From January 1st, 2016, black list costs are subject to the same rules as the costs deriving from transactions with white-list companies and, therefore, no particular restrictions about their deductibility are now in place. Moreover, the black list costs will no longer be shown separately in the tax return.
Controlled foreign company regime
2016 Stability Law also modified Controlled foreign company regime (hereafter "CFC"), as provided for by article 167 of ITC.

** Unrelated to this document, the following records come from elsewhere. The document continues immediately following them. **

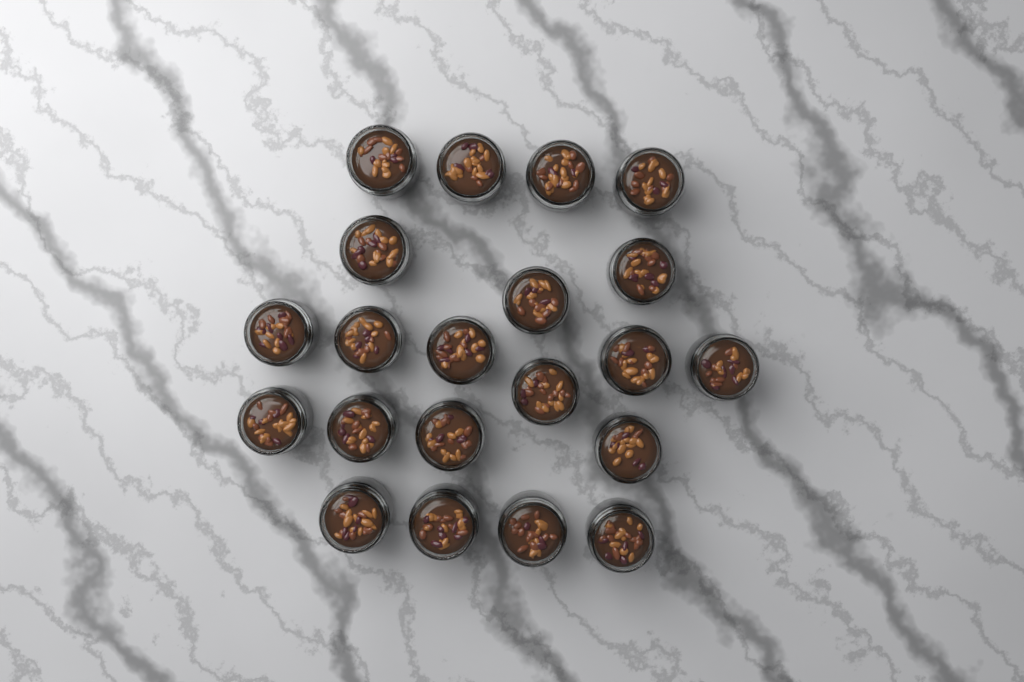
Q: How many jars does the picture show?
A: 21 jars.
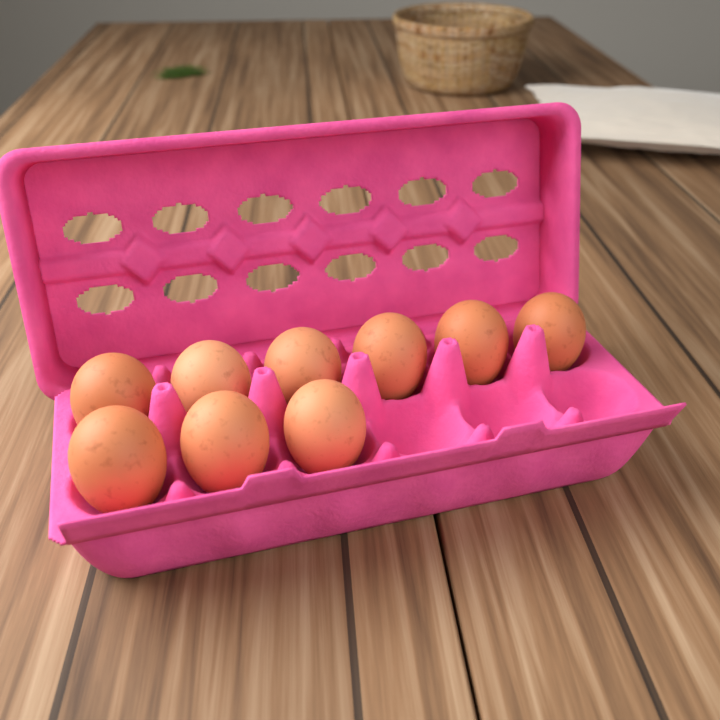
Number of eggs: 9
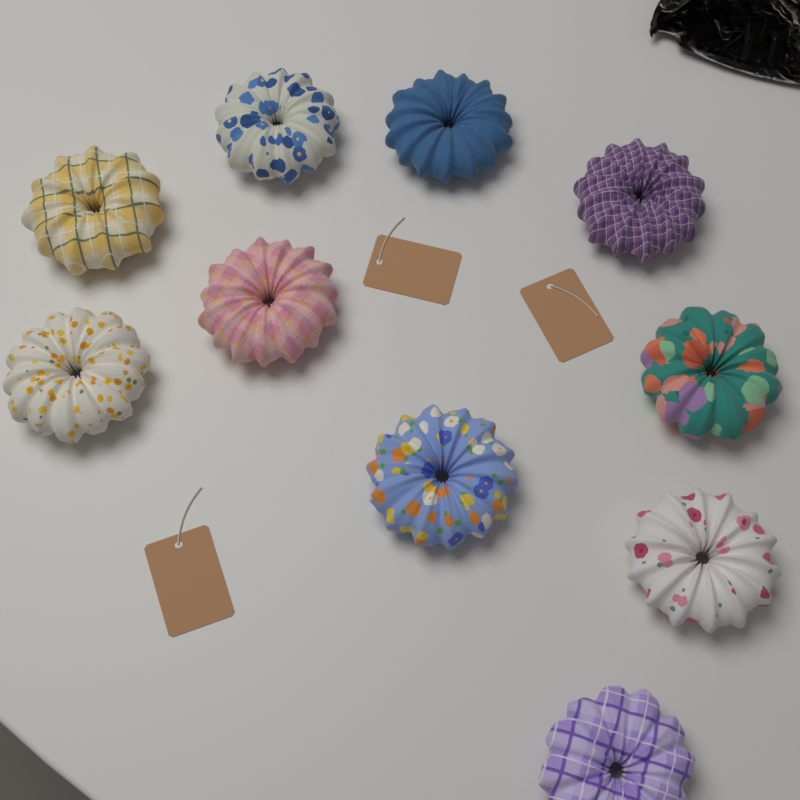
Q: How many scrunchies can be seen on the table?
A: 10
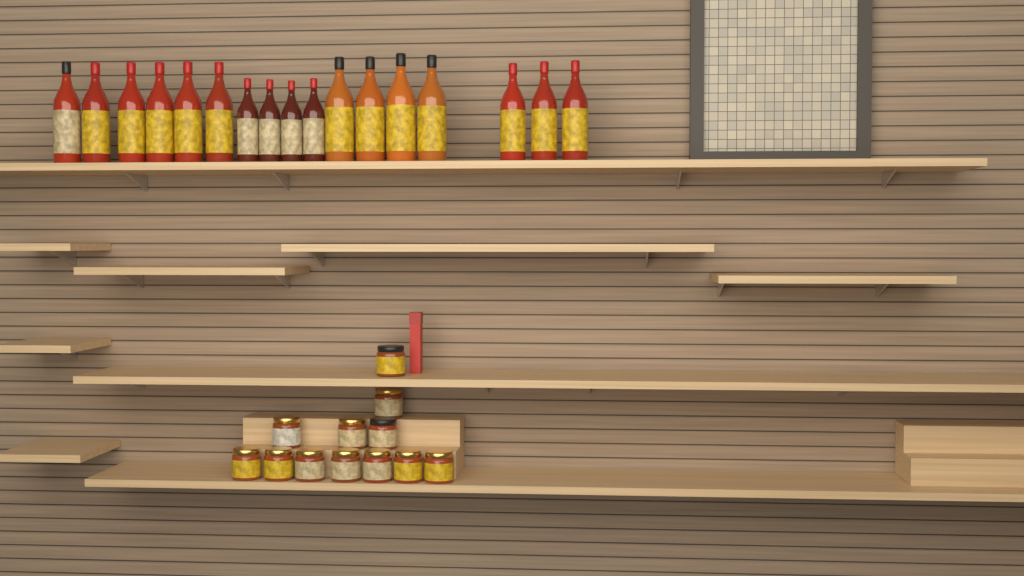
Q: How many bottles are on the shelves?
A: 17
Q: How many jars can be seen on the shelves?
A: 12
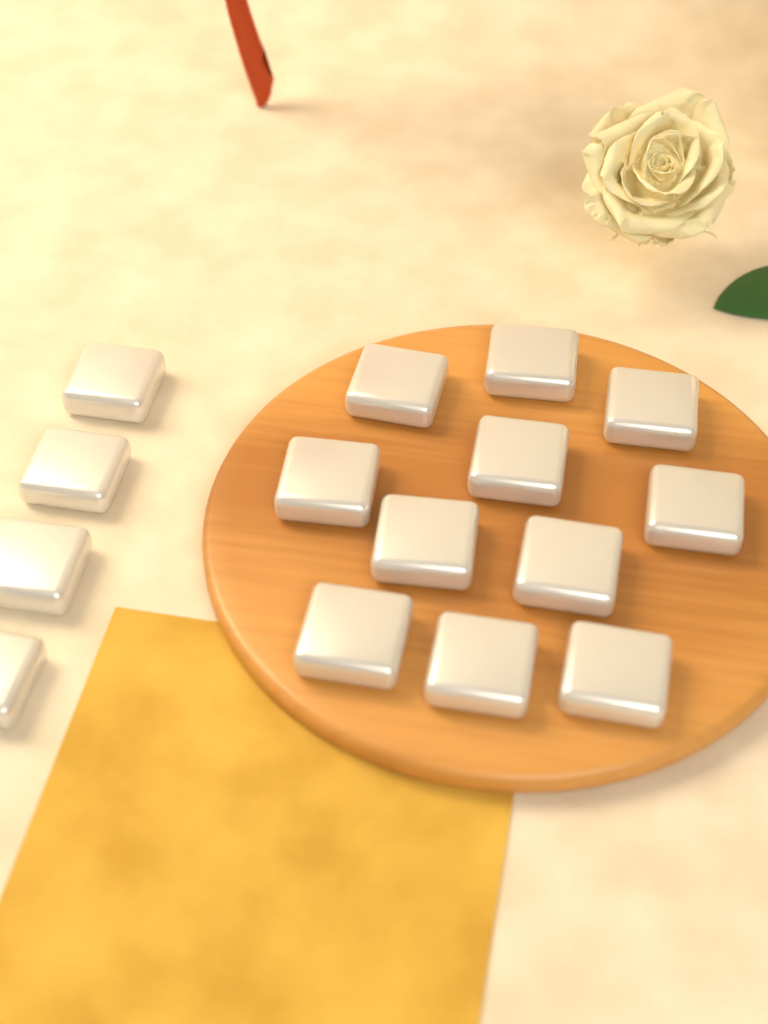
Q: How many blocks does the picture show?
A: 15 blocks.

In particular, the requirements to include that a foreign subsidiary is subject to the CFC rules have been amended:
- up to now, the CFC was applicable automatically if the foreign company was based in black list countries (unless contrary proof was rendered);
- starting from January 1st, 2016, the CFC applies only if the foreign subsidiary is subject, in the foreign country, to a tax rate lower than 50% of the rate applicable in Italy.
Country by country reporting
It is mandatory for Italian multinational holding companies, having a group turnover higher than Euro 750 million to prepare a Country by Country report, showing, inter alia, the group structure, the income, and the tax paid in each Country where the group companies carry out the business activity. Under certain conditions, the Country by Country report is mandatory also for resident companies belonging to multinational group, which are in turn controlled by a foreign company.
Reduction of period for the amortization of trademarks and goodwill
The period for the amortization of trademarks and goodwill in certain circumstances has been reduced inform 10 to 5 financial years. This amendment is effective from January 1st, 2016.
Banks and financial institutions
Interest expenses incurred by banks and financial institutions are now totally deductible (before they were deductible up to the 96%). An IRES surcharge equal to 3.5% has also been introduced for banks and financial institutions.
These amendments are effective from January 1st, 2017.